Homoparentalité : au coeur du débat Quand les familles témoignent

Gwendoline a 36 ans et est assistante de consultant dans une société de conseil. Elle est maman d'un garçon de 15 ans qu'elle élève avec sa compagne.

Pouvez-vous nous raconter votre histoire ?

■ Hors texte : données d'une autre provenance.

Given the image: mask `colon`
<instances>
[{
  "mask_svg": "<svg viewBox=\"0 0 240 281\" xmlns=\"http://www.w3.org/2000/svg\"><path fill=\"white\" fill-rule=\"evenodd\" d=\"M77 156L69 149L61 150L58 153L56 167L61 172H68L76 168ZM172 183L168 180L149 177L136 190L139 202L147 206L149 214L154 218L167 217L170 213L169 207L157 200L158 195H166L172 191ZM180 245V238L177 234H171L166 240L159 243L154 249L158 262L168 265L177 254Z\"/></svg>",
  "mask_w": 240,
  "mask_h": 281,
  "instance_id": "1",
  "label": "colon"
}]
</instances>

J'ai rencontré le père de mon fils quand j'avais 18 ans. Nous étions très amoureux, nous avons décidé très rapidement d'avoir un enfant qui est né alors que j'avais 21 ans. Nous avons passé 6 ans ensemble. Avec le temps, j'ai senti que je n'étais pas complètement épanouie. Un jour, il y a presque 12 ans, je suis tombée amoureuse d'une femme : une histoire très courte mais très forte. Quand elle s'est terminée, je me suis longtemps demandée si j'étais lesbienne ou si je pouvais juste être amoureuse d'une personne pour elle, sans tenir compte de son sexe. Et puis je suis retombée amoureuse d'une autre femme : ce qui m'a confirmé que oui, je suis lesbienne. Aujourd'hui je ne pourrais plus vivre avec un homme car mon équilibre et mon bonheur sont aux côtés d'une femme. Aujourd'hui en couple, je suis très heureuse et j'assume complètement mon choix de vie. Ma famille est très ouverte et a très bien accepté mon choix. Ma compagne est très appréciée !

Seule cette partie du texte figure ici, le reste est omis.